--- START Extracted material ---

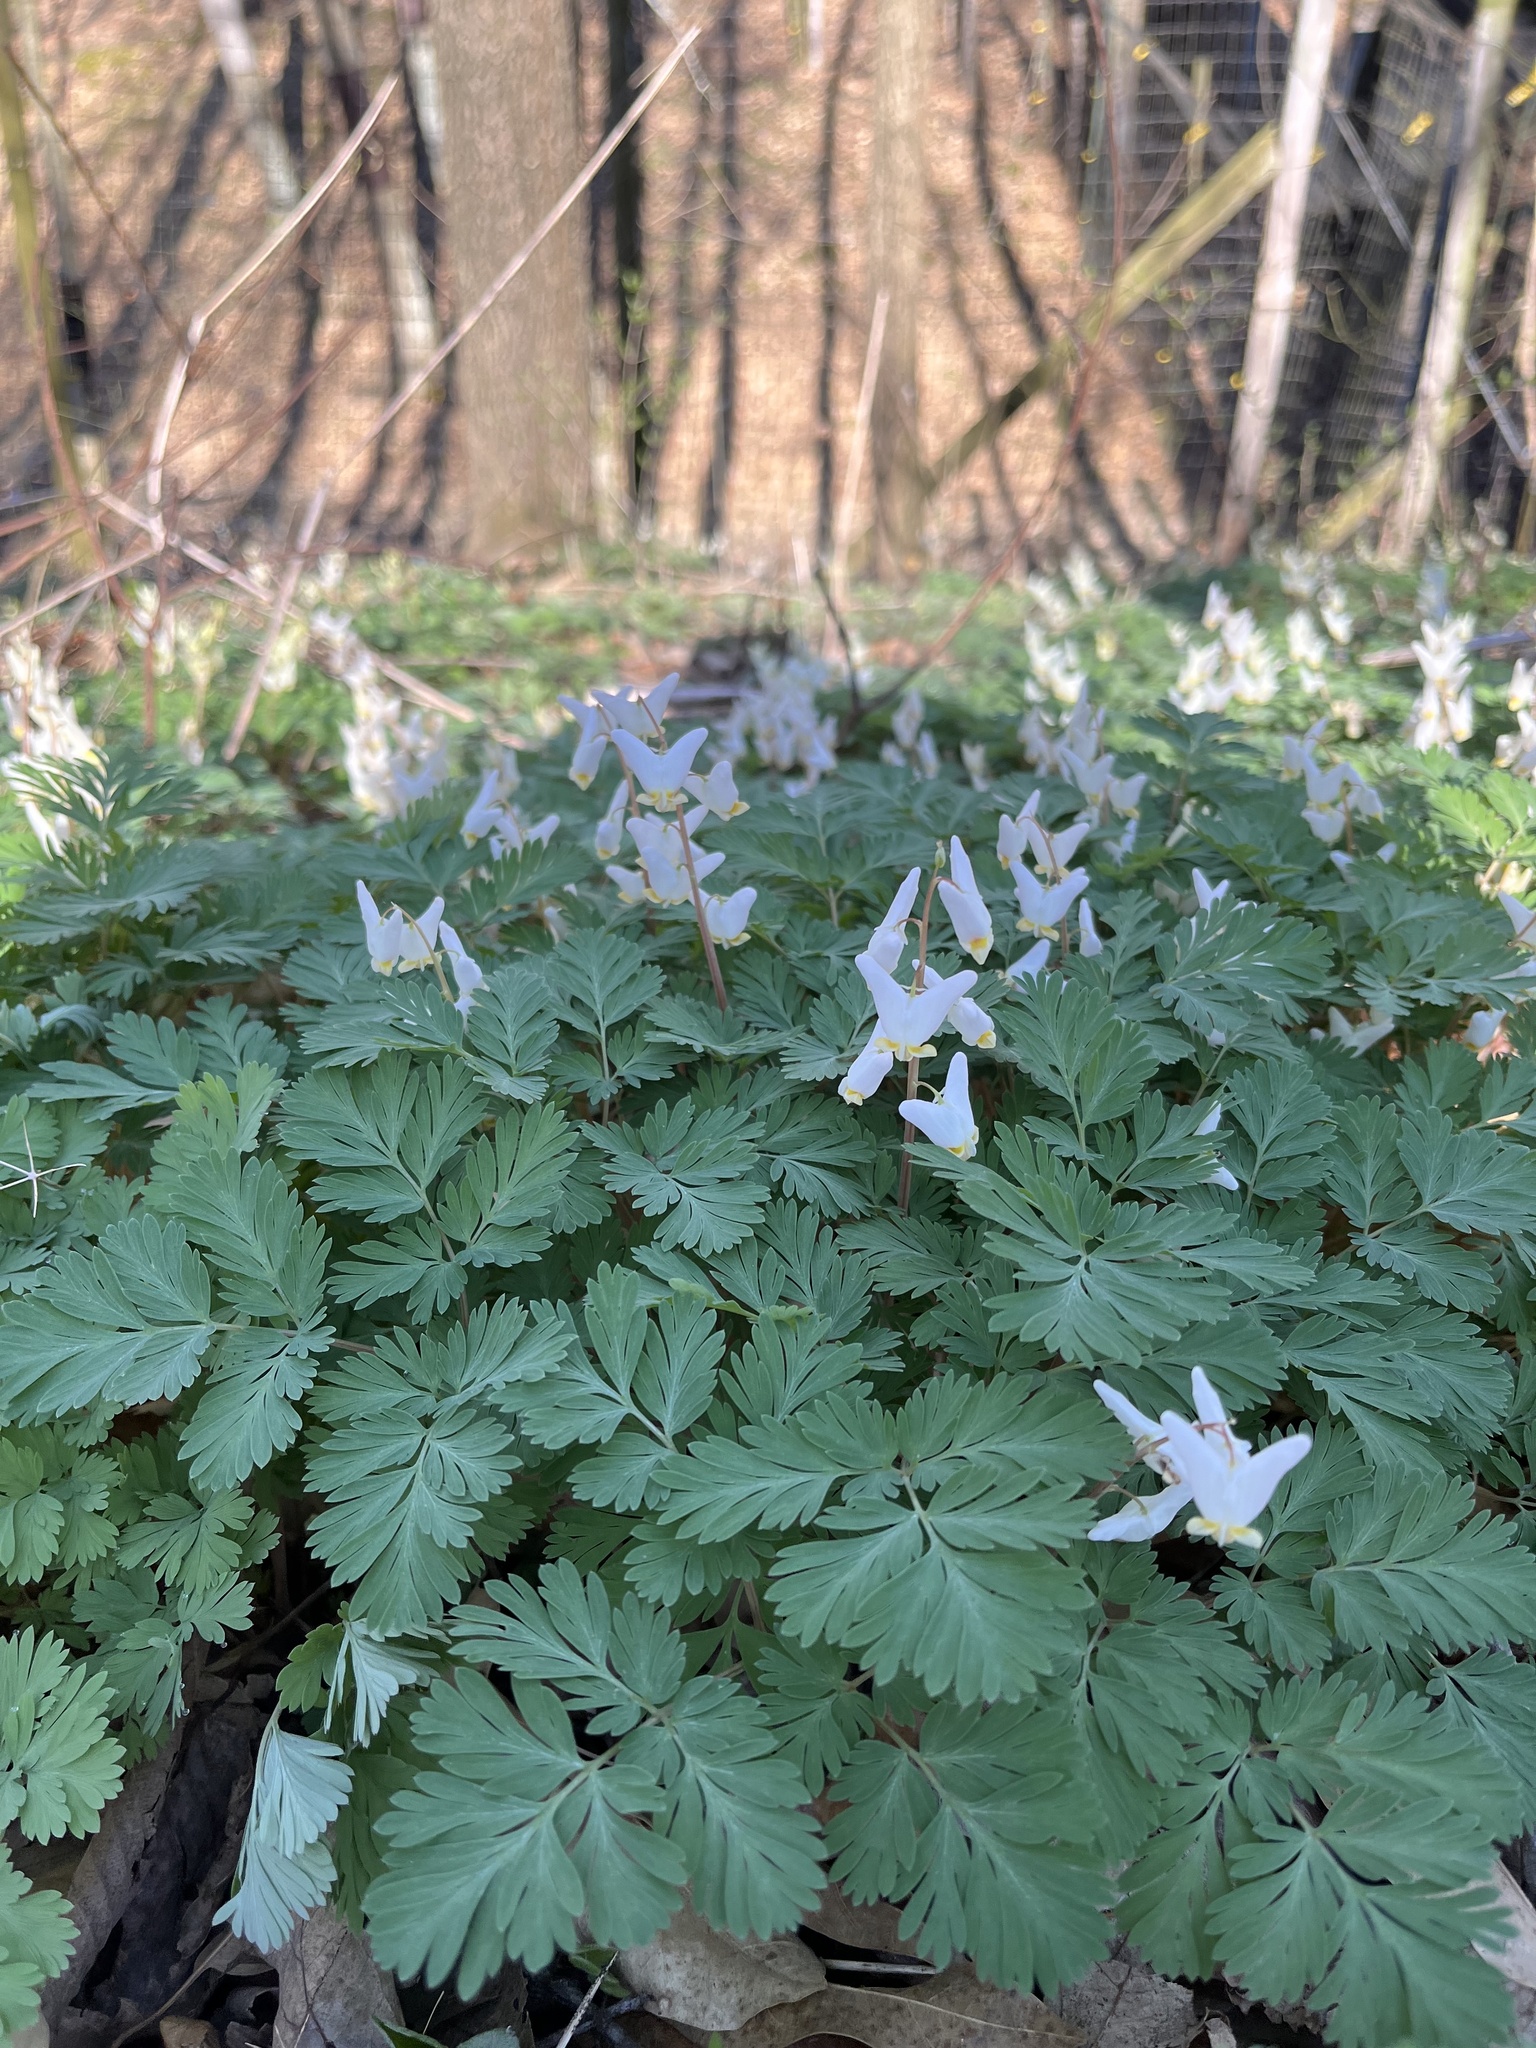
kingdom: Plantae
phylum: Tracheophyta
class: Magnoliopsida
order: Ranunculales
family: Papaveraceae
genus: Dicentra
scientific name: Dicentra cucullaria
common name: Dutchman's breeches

--- END Extracted material ---

* **To be done**
Output the lines in the material above word for word, without the picture.

* **Final result**
kingdom: Plantae
phylum: Tracheophyta
class: Magnoliopsida
order: Ranunculales
family: Papaveraceae
genus: Dicentra
scientific name: Dicentra cucullaria
common name: Dutchman's breeches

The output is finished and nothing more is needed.